■ Instructions to follow ■
Put every text line from the entries below into a JSON list of strings, one string per line, with blank lines omitted. Leave the images out of the result.

■ Entries provided ■
--- START ---

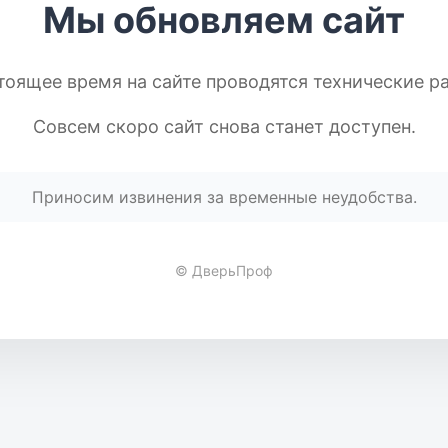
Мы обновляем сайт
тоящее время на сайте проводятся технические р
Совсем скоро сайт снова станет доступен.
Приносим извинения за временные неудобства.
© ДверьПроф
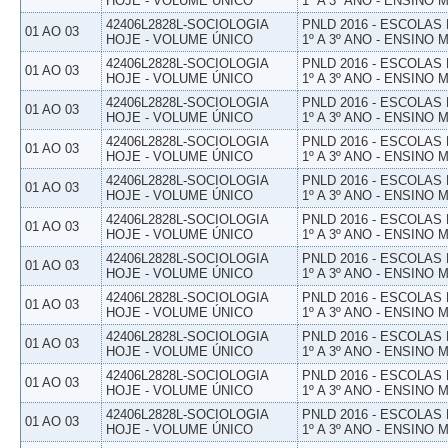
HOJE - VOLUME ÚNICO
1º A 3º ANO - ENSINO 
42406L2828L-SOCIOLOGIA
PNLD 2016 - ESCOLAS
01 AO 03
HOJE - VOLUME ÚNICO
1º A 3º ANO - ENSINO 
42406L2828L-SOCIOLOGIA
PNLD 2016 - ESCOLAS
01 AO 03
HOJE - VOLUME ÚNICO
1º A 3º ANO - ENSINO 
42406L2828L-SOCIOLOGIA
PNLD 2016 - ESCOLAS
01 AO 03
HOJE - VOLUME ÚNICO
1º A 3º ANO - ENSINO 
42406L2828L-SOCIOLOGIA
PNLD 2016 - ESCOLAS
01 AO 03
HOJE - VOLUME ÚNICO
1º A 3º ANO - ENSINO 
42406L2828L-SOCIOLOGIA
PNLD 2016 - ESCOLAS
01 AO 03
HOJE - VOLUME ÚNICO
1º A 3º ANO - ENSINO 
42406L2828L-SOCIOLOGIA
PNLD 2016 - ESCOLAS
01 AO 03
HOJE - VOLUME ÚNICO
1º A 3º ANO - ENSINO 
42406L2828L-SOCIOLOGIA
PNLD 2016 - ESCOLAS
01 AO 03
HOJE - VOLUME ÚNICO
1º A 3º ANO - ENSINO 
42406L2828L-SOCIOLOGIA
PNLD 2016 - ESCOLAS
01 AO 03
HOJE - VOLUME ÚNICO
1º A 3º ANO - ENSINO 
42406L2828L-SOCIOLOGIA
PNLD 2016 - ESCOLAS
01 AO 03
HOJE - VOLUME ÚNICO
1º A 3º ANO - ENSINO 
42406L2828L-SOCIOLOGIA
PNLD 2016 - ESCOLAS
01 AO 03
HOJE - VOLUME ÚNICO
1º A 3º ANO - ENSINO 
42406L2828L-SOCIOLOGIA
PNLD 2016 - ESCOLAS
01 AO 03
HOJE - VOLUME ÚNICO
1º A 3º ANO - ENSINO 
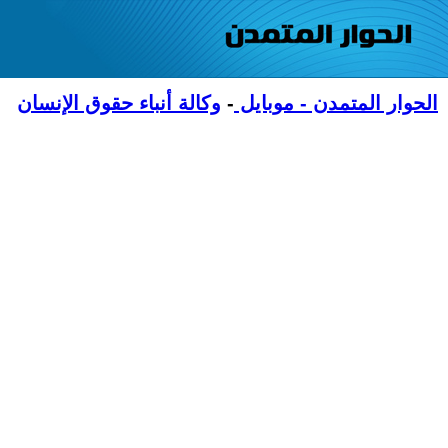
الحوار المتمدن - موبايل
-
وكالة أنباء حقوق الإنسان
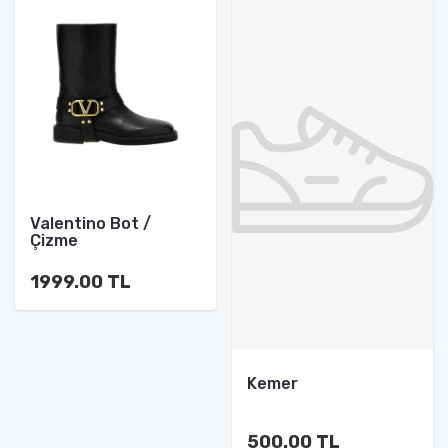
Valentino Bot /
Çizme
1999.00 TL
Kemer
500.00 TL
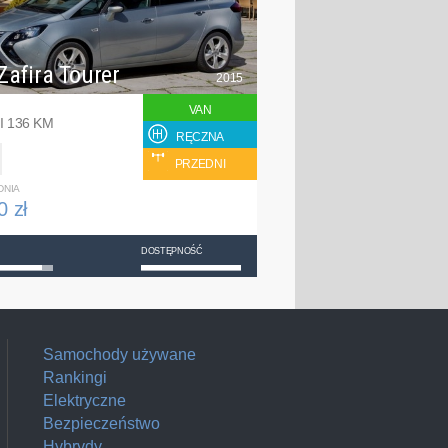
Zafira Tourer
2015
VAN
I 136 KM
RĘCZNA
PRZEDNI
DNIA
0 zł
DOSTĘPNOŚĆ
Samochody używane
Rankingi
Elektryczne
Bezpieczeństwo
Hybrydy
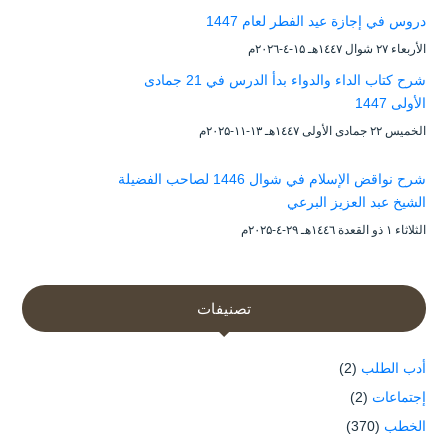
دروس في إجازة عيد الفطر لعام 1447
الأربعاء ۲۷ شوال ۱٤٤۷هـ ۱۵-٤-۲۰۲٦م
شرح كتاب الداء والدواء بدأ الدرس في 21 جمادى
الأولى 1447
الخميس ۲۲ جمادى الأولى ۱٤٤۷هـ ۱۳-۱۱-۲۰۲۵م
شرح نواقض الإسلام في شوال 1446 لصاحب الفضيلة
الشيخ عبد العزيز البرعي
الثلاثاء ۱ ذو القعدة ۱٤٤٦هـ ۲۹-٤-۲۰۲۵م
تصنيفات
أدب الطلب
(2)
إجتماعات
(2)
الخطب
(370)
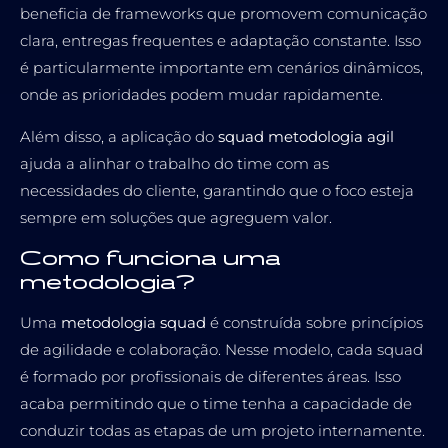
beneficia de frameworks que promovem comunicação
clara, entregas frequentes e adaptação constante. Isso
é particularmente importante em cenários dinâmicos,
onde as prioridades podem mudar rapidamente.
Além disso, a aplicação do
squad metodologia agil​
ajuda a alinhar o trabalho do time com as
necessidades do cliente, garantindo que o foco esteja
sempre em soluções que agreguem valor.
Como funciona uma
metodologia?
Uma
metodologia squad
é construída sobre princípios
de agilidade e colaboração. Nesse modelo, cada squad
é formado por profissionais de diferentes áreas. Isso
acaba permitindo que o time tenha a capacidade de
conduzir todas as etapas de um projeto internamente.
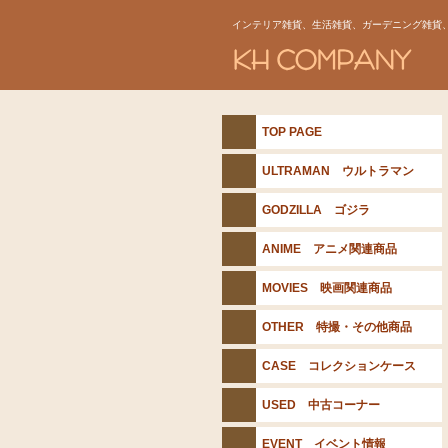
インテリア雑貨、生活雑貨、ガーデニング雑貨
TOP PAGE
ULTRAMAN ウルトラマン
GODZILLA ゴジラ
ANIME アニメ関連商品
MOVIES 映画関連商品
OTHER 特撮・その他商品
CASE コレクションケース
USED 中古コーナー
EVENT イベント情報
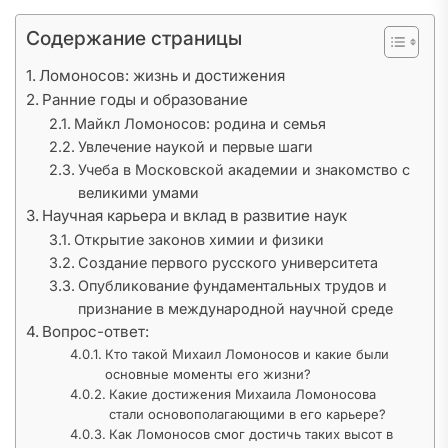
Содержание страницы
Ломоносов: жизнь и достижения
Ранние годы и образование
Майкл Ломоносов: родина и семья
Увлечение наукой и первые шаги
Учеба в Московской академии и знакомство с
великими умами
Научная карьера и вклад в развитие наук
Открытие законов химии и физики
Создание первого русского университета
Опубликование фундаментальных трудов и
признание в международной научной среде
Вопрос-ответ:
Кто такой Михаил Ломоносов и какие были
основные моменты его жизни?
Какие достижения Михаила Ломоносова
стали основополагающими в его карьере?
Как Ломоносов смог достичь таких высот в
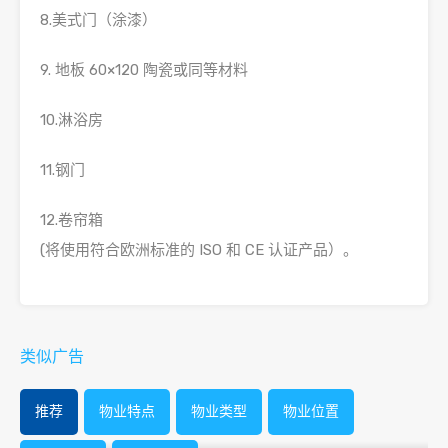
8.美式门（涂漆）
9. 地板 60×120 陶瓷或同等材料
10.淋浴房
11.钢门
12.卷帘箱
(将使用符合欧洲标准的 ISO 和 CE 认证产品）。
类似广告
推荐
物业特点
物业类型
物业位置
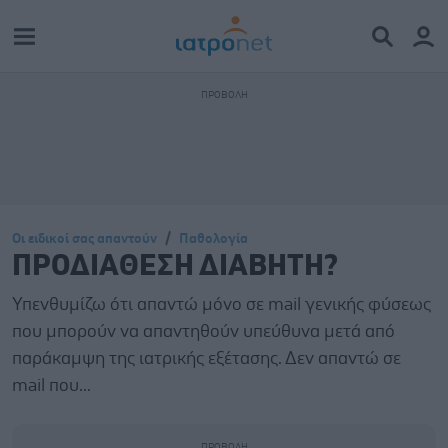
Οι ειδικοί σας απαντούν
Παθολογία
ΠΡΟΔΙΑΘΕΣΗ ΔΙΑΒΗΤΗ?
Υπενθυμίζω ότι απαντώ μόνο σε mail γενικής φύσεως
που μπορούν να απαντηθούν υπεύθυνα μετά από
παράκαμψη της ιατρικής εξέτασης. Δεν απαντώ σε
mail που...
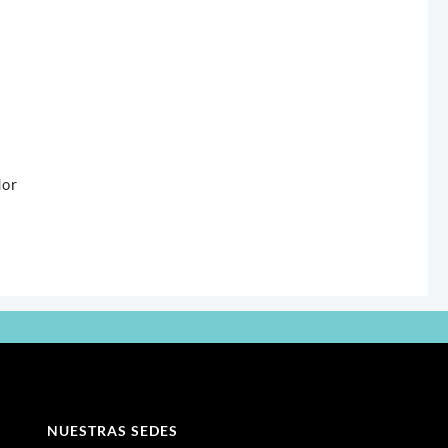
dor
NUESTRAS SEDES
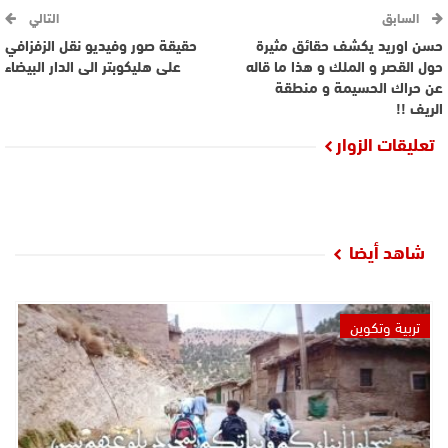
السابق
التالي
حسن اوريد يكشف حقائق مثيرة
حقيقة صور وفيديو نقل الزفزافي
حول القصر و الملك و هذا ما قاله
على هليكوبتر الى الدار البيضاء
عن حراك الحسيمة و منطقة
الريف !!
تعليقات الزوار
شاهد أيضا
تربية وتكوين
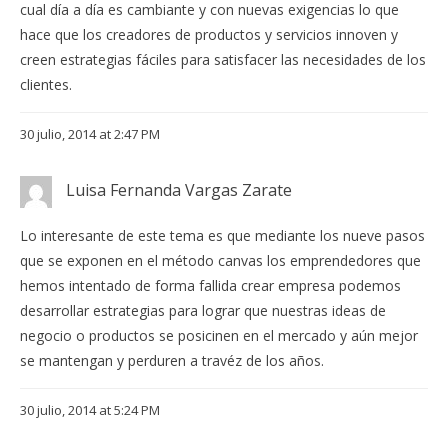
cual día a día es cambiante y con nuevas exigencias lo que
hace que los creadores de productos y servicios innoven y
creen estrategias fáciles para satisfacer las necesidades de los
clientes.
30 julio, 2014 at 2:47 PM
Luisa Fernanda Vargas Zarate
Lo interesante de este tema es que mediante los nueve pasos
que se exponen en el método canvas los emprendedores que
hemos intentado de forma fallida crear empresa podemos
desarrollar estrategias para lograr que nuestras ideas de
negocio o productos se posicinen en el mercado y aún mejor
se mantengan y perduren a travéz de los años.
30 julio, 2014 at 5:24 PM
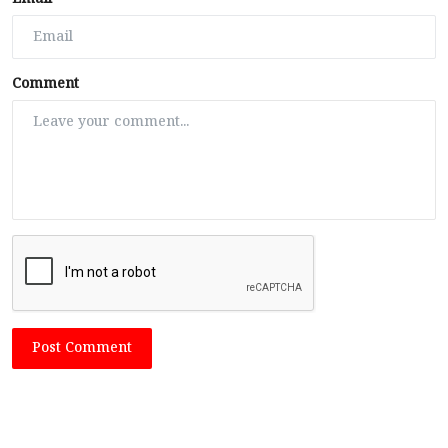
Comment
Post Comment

--- END ---

■ Expected answer ■
[
  "Мы обновляем сайт",
  "тоящее время на сайте проводятся технические р",
  "Совсем скоро сайт снова станет доступен.",
  "Приносим извинения за временные неудобства.",
  "© ДверьПроф",
  "HOJE - VOLUME ÚNICO",
  "1º A 3º ANO - ENSINO ",
  "42406L2828L-SOCIOLOGIA",
  "PNLD 2016 - ESCOLAS",
  "01 AO 03",
  "HOJE - VOLUME ÚNICO",
  "1º A 3º ANO - ENSINO ",
  "42406L2828L-SOCIOLOGIA",
  "PNLD 2016 - ESCOLAS",
  "01 AO 03",
  "HOJE - VOLUME ÚNICO",
  "1º A 3º ANO - ENSINO ",
  "42406L2828L-SOCIOLOGIA",
  "PNLD 2016 - ESCOLAS",
  "01 AO 03",
  "HOJE - VOLUME ÚNICO",
  "1º A 3º ANO - ENSINO ",
  "42406L2828L-SOCIOLOGIA",
  "PNLD 2016 - ESCOLAS",
  "01 AO 03",
  "HOJE - VOLUME ÚNICO",
  "1º A 3º ANO - ENSINO ",
  "42406L2828L-SOCIOLOGIA",
  "PNLD 2016 - ESCOLAS",
  "01 AO 03",
  "HOJE - VOLUME ÚNICO",
  "1º A 3º ANO - ENSINO ",
  "42406L2828L-SOCIOLOGIA",
  "PNLD 2016 - ESCOLAS",
  "01 AO 03",
  "HOJE - VOLUME ÚNICO",
  "1º A 3º ANO - ENSINO ",
  "42406L2828L-SOCIOLOGIA",
  "PNLD 2016 - ESCOLAS",
  "01 AO 03",
  "HOJE - VOLUME ÚNICO",
  "1º A 3º ANO - ENSINO ",
  "42406L2828L-SOCIOLOGIA",
  "PNLD 2016 - ESCOLAS",
  "01 AO 03",
  "HOJE - VOLUME ÚNICO",
  "1º A 3º ANO - ENSINO ",
  "42406L2828L-SOCIOLOGIA",
  "PNLD 2016 - ESCOLAS",
  "01 AO 03",
  "HOJE - VOLUME ÚNICO",
  "1º A 3º ANO - ENSINO ",
  "42406L2828L-SOCIOLOGIA",
  "PNLD 2016 - ESCOLAS",
  "01 AO 03",
  "HOJE - VOLUME ÚNICO",
  "1º A 3º ANO - ENSINO ",
  "42406L2828L-SOCIOLOGIA",
  "PNLD 2016 - ESCOLAS",
  "01 AO 03",
  "HOJE - VOLUME ÚNICO",
  "1º A 3º ANO - ENSINO ",
  "الحوار المتمدن - موبايل",
  "-",
  "وكالة أنباء حقوق الإنسان",
  "Valentino Bot /",
  "Çizme",
  "1999.00 TL",
  "Kemer",
  "500.00 TL",
  "Zafira Tourer",
  "2015",
  "VAN",
  "I 136 KM",
  "RĘCZNA",
  "PRZEDNI",
  "DNIA",
  "0 zł",
  "DOSTĘPNOŚĆ",
  "Samochody używane",
  "Rankingi",
  "Elektryczne",
  "Bezpieczeństwo",
  "Hybrydy",
  "دروس في إجازة عيد الفطر لعام 1447",
  "الأربعاء ۲۷ شوال ۱٤٤۷هـ ۱۵-٤-۲۰۲٦م",
  "شرح كتاب الداء والدواء بدأ الدرس في 21 جمادى",
  "الأولى 1447",
  "الخميس ۲۲ جمادى الأولى ۱٤٤۷هـ ۱۳-۱۱-۲۰۲۵م",
  "شرح نواقض الإسلام في شوال 1446 لصاحب الفضيلة",
  "الشيخ عبد العزيز البرعي",
  "الثلاثاء ۱ ذو القعدة ۱٤٤٦هـ ۲۹-٤-۲۰۲۵م",
  "تصنيفات",
  "أدب الطلب",
  "(2)",
  "إجتماعات",
  "(2)",
  "الخطب",
  "(370)",
  "beneficia de frameworks que promovem comunicação",
  "clara, entregas frequentes e adaptação constante. Isso",
  "é particularmente importante em cenários dinâmicos,",
  "onde as prioridades podem mudar rapidamente.",
  "Além disso, a aplicação do",
  "squad metodologia agil​",
  "ajuda a alinhar o trabalho do time com as",
  "necessidades do cliente, garantindo que o foco esteja",
  "sempre em soluções que agreguem valor.",
  "Como funciona uma",
  "metodologia?",
  "Uma",
  "metodologia squad",
  "é construída sobre princípios",
  "de agilidade e colaboração. Nesse modelo, cada squad",
  "é formado por profissionais de diferentes áreas. Isso",
  "acaba permitindo que o time tenha a capacidade de",
  "conduzir todas as etapas de um projeto internamente.",
  "インテリア雑貨、生活雑貨、ガーデニング雑貨",
  "TOP PAGE",
  "ULTRAMAN ウルトラマン",
  "GODZILLA ゴジラ",
  "ANIME アニメ関連商品",
  "MOVIES 映画関連商品",
  "OTHER 特撮・その他商品",
  "CASE コレクションケース",
  "USED 中古コーナー",
  "EVENT イベント情報",
  "Содержание страницы",
  "Ломоносов: жизнь и достижения",
  "Ранние годы и образование",
  "Майкл Ломоносов: родина и семья",
  "Увлечение наукой и первые шаги",
  "Учеба в Московской академии и знакомство с",
  "великими умами",
  "Научная карьера и вклад в развитие наук",
  "Открытие законов химии и физики",
  "Создание первого русского университета",
  "Опубликование фундаментальных трудов и",
  "признание в международной научной среде",
  "Вопрос-ответ:",
  "Кто такой Михаил Ломоносов и какие были",
  "основные моменты его жизни?",
  "Какие достижения Михаила Ломоносова",
  "стали основополагающими в его карьере?",
  "Как Ломоносов смог достичь таких высот в",
  "8.美式门（涂漆）",
  "9. 地板 60×120 陶瓷或同等材料",
  "10.淋浴房",
  "11.钢门",
  "12.卷帘箱",
  "(将使用符合欧洲标准的 ISO 和 CE 认证产品）。",
  "类似广告",
  "推荐",
  "物业特点",
  "物业类型",
  "物业位置",
  "Οι ειδικοί σας απαντούν",
  "Παθολογία",
  "ΠΡΟΔΙΑΘΕΣΗ ΔΙΑΒΗΤΗ?",
  "Υπενθυμίζω ότι απαντώ μόνο σε mail γενικής φύσεως",
  "που μπορούν να απαντηθούν υπεύθυνα μετά από",
  "παράκαμψη της ιατρικής εξέτασης. Δεν απαντώ σε",
  "mail που...",
  "dor",
  "NUESTRAS SEDES",
  "السابق",
  "التالي",
  "حسن اوريد يكشف حقائق مثيرة",
  "حقيقة صور وفيديو نقل الزفزافي",
  "حول القصر و الملك و هذا ما قاله",
  "على هليكوبتر الى الدار البيضاء",
  "عن حراك الحسيمة و منطقة",
  "الريف !!",
  "تعليقات الزوار",
  "شاهد أيضا",
  "تربية وتكوين",
  "cual día a día es cambiante y con nuevas exigencias lo que",
  "hace que los creadores de productos y servicios innoven y",
  "creen estrategias fáciles para satisfacer las necesidades de los",
  "clientes.",
  "30 julio, 2014 at 2:47 PM",
  "Luisa Fernanda Vargas Zarate",
  "Lo interesante de este tema es que mediante los nueve pasos",
  "que se exponen en el método canvas los emprendedores que",
  "hemos intentado de forma fallida crear empresa podemos",
  "desarrollar estrategias para lograr que nuestras ideas de",
  "negocio o productos se posicinen en el mercado y aún mejor",
  "se mantengan y perduren a travéz de los años.",
  "30 julio, 2014 at 5:24 PM",
  "Comment",
  "Post Comment"
]